> **GIVEN INSTRUCTION**:
Copy every line of the following material verbatim, keeping each character, number and bracket as it stands.

> **DATASET CONTENT**:
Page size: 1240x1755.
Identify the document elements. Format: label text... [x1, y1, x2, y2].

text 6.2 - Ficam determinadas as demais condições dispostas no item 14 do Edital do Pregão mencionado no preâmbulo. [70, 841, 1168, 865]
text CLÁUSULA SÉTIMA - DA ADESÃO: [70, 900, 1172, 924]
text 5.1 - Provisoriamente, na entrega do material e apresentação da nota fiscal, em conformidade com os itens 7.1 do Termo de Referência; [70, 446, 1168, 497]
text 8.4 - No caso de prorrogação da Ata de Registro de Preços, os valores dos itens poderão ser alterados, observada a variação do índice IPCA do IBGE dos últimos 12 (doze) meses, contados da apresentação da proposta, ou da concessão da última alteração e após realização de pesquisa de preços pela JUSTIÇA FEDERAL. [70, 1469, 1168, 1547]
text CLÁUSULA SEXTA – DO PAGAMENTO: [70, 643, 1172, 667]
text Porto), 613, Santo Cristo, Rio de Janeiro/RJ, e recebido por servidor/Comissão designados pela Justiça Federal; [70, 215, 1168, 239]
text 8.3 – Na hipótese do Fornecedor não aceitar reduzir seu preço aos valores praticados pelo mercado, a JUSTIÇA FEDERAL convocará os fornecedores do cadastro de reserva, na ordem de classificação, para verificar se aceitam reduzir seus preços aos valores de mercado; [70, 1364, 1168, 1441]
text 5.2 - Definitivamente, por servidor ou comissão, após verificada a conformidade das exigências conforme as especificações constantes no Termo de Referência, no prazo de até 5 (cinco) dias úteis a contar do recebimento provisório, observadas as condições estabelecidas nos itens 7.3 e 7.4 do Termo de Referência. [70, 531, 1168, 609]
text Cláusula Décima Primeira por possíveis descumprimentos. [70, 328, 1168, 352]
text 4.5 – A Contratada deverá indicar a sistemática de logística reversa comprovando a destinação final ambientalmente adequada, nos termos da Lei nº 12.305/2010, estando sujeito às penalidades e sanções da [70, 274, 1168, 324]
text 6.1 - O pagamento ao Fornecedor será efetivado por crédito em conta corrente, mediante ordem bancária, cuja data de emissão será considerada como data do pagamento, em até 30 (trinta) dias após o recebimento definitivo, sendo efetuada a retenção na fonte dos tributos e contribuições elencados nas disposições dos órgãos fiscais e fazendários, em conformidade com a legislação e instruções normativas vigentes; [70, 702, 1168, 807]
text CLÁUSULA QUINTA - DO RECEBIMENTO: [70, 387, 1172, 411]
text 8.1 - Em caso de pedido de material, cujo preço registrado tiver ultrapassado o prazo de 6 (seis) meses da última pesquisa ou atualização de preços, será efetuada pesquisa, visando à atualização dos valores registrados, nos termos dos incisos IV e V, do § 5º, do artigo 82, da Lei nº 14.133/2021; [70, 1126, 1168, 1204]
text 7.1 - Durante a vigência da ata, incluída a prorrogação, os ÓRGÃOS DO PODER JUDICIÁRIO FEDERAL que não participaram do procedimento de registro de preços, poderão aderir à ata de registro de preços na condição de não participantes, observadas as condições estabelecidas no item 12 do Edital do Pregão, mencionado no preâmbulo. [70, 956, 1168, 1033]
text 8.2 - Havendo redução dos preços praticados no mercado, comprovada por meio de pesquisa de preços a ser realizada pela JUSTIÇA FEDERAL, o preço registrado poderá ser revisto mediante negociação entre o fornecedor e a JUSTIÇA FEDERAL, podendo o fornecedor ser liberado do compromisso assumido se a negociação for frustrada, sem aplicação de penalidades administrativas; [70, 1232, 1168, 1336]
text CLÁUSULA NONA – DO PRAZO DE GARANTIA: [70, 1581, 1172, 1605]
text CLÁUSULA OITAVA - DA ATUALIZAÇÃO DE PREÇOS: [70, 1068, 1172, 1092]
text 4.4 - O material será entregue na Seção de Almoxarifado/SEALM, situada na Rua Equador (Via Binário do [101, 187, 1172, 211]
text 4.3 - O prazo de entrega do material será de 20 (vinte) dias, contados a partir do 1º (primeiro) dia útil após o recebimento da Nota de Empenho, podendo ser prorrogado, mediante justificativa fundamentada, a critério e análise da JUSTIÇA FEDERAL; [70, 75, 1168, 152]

> **SOLUTION**:
Page size: 1240x1755.
Identify the document elements. Format: label text... [x1, y1, x2, y2].

text 6.2 - Ficam determinadas as demais condições dispostas no item 14 do Edital do Pregão mencionado no preâmbulo. [70, 841, 1168, 865]
text CLÁUSULA SÉTIMA - DA ADESÃO: [70, 900, 1172, 924]
text 5.1 - Provisoriamente, na entrega do material e apresentação da nota fiscal, em conformidade com os itens 7.1 do Termo de Referência; [70, 446, 1168, 497]
text 8.4 - No caso de prorrogação da Ata de Registro de Preços, os valores dos itens poderão ser alterados, observada a variação do índice IPCA do IBGE dos últimos 12 (doze) meses, contados da apresentação da proposta, ou da concessão da última alteração e após realização de pesquisa de preços pela JUSTIÇA FEDERAL. [70, 1469, 1168, 1547]
text CLÁUSULA SEXTA – DO PAGAMENTO: [70, 643, 1172, 667]
text Porto), 613, Santo Cristo, Rio de Janeiro/RJ, e recebido por servidor/Comissão designados pela Justiça Federal; [70, 215, 1168, 239]
text 8.3 – Na hipótese do Fornecedor não aceitar reduzir seu preço aos valores praticados pelo mercado, a JUSTIÇA FEDERAL convocará os fornecedores do cadastro de reserva, na ordem de classificação, para verificar se aceitam reduzir seus preços aos valores de mercado; [70, 1364, 1168, 1441]
text 5.2 - Definitivamente, por servidor ou comissão, após verificada a conformidade das exigências conforme as especificações constantes no Termo de Referência, no prazo de até 5 (cinco) dias úteis a contar do recebimento provisório, observadas as condições estabelecidas nos itens 7.3 e 7.4 do Termo de Referência. [70, 531, 1168, 609]
text Cláusula Décima Primeira por possíveis descumprimentos. [70, 328, 1168, 352]
text 4.5 – A Contratada deverá indicar a sistemática de logística reversa comprovando a destinação final ambientalmente adequada, nos termos da Lei nº 12.305/2010, estando sujeito às penalidades e sanções da [70, 274, 1168, 324]
text 6.1 - O pagamento ao Fornecedor será efetivado por crédito em conta corrente, mediante ordem bancária, cuja data de emissão será considerada como data do pagamento, em até 30 (trinta) dias após o recebimento definitivo, sendo efetuada a retenção na fonte dos tributos e contribuições elencados nas disposições dos órgãos fiscais e fazendários, em conformidade com a legislação e instruções normativas vigentes; [70, 702, 1168, 807]
text CLÁUSULA QUINTA - DO RECEBIMENTO: [70, 387, 1172, 411]
text 8.1 - Em caso de pedido de material, cujo preço registrado tiver ultrapassado o prazo de 6 (seis) meses da última pesquisa ou atualização de preços, será efetuada pesquisa, visando à atualização dos valores registrados, nos termos dos incisos IV e V, do § 5º, do artigo 82, da Lei nº 14.133/2021; [70, 1126, 1168, 1204]
text 7.1 - Durante a vigência da ata, incluída a prorrogação, os ÓRGÃOS DO PODER JUDICIÁRIO FEDERAL que não participaram do procedimento de registro de preços, poderão aderir à ata de registro de preços na condição de não participantes, observadas as condições estabelecidas no item 12 do Edital do Pregão, mencionado no preâmbulo. [70, 956, 1168, 1033]
text 8.2 - Havendo redução dos preços praticados no mercado, comprovada por meio de pesquisa de preços a ser realizada pela JUSTIÇA FEDERAL, o preço registrado poderá ser revisto mediante negociação entre o fornecedor e a JUSTIÇA FEDERAL, podendo o fornecedor ser liberado do compromisso assumido se a negociação for frustrada, sem aplicação de penalidades administrativas; [70, 1232, 1168, 1336]
text CLÁUSULA NONA – DO PRAZO DE GARANTIA: [70, 1581, 1172, 1605]
text CLÁUSULA OITAVA - DA ATUALIZAÇÃO DE PREÇOS: [70, 1068, 1172, 1092]
text 4.4 - O material será entregue na Seção de Almoxarifado/SEALM, situada na Rua Equador (Via Binário do [101, 187, 1172, 211]
text 4.3 - O prazo de entrega do material será de 20 (vinte) dias, contados a partir do 1º (primeiro) dia útil após o recebimento da Nota de Empenho, podendo ser prorrogado, mediante justificativa fundamentada, a critério e análise da JUSTIÇA FEDERAL; [70, 75, 1168, 152]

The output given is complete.